O lúdico está presente em nossas atividades cotidianas dentro do ambiente escolar e caracteriza-se por sua capacidade de propor satisfação, funcionalidade e por sua espontaneidade nos momentos de interação entre professores e estudantes. Sob este prisma, pode-se justificar a importante intervenção do trabalho lúdico, visando o desenvolvimento da criatividade, promovendo para os alunos uma aprendizagem significativa e prazerosa.
Sabe-se que há certas dificuldades em relação à disciplina de Matemática devido às suas especificidades e isto acaba influenciando a aprendizagem dos alunos, pois a veem como algo difícil, complexo, distante de sua realidade, não a compreendendo como parte de seu dia a dia. O uso dos números e do pensamento matemático como algo prazeroso e de forma lúdica os atrai, facilitando o processo de desenvolvimento nesta área.     
A partir dessas dificuldades, manifesta-se a necessidade de uma proposta pedagógica e recursos diferenciados para o ensino da Matemática.
Agranionih e Smaniotto (2002, p.16):

     [...] uma atividade lúdica e educativa, intencionalmente planejada, com objetivos claros, sujeita a regras construídas coletivamente, que oportuniza a interação com os conhecimentos e os conceitos matemáticos, social e culturalmente produzidos, o estabelecimento de relações lógicas e numéricas e a habilidade de construir estratégias para a resolução de problemas.

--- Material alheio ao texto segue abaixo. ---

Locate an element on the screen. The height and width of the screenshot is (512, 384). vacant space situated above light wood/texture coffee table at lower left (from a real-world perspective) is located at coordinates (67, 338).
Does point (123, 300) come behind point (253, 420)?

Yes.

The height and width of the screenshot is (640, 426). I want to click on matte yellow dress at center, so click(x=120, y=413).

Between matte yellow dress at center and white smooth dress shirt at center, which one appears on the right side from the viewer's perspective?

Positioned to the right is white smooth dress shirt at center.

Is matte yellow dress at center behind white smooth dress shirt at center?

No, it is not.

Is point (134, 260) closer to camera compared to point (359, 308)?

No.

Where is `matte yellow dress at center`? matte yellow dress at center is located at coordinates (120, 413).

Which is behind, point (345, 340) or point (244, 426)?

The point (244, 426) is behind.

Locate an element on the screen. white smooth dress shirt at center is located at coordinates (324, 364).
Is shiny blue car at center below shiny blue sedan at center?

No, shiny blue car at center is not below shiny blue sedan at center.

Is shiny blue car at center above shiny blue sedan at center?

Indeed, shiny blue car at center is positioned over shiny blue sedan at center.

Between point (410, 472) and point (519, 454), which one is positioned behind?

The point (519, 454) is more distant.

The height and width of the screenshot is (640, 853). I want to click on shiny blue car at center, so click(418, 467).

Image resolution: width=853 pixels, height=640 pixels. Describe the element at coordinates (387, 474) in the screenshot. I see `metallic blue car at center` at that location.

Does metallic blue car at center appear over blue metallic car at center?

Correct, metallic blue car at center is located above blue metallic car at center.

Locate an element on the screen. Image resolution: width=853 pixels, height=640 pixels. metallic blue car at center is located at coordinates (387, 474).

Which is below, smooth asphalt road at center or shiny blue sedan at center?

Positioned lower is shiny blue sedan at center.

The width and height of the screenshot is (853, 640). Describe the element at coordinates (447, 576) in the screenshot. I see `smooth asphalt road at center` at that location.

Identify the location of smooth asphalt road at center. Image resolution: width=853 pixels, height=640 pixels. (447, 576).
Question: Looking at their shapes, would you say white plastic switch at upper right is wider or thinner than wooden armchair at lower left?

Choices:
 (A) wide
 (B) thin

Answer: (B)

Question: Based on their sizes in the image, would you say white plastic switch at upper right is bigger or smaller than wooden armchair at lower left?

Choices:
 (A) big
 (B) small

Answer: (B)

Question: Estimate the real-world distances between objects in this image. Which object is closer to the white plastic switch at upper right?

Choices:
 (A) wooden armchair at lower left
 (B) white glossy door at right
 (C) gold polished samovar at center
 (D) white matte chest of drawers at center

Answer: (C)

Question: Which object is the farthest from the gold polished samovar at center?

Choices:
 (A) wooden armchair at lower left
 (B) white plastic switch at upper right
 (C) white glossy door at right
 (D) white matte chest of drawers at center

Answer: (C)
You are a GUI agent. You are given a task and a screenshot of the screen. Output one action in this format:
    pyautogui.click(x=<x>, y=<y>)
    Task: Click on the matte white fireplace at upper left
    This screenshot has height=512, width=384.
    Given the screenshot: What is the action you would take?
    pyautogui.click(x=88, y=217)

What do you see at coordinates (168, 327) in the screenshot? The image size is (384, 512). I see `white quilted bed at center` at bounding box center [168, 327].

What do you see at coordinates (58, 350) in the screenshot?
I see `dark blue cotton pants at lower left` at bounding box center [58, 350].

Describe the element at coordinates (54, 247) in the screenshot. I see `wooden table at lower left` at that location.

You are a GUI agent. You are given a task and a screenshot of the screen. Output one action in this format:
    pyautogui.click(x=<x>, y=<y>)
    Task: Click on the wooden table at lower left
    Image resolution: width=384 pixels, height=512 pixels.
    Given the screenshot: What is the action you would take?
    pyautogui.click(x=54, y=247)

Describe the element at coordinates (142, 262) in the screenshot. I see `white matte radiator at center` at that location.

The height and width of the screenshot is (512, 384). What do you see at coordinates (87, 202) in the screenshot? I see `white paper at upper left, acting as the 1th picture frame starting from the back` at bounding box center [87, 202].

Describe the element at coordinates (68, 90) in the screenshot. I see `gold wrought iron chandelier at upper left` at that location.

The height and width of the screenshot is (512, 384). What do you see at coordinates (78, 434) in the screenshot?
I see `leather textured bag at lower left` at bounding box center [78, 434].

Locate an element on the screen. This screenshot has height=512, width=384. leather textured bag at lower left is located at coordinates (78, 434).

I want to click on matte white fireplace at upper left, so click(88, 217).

Nesse contexto os jogos contribuem de forma significativa no processo de ensino, capaz de promover uma aprendizagem mais dinâmica, possibilitando trabalhar o formalismo próprio da matemática de uma maneira atrativa e desafiadora, visando mostrar que esta disciplina está presente nas relações sociais e culturais.
         Neste interim, as bolsistas do Projeto Mão Amiga atuantes na escola Clementina Lona Costa levaram aos alunos participantes o jogo “Nunca Dez” para que pudessem aprender e se divertir com o material dourado, desenvolvendo o pensamento lógico-matemático.

Texto escrito pelas bolsistas: Daniele Emilia Stachera, Julcimara C. G. de Castro e Kellen Dias Gonçalves

REFERÊNCIAS

AGRANIONIH, Neila Tonin; SMANIOTTO, Magáli. Jogos e aprendizagem matemática: uma interação possível. Erechim: EdiFAPES, 2002.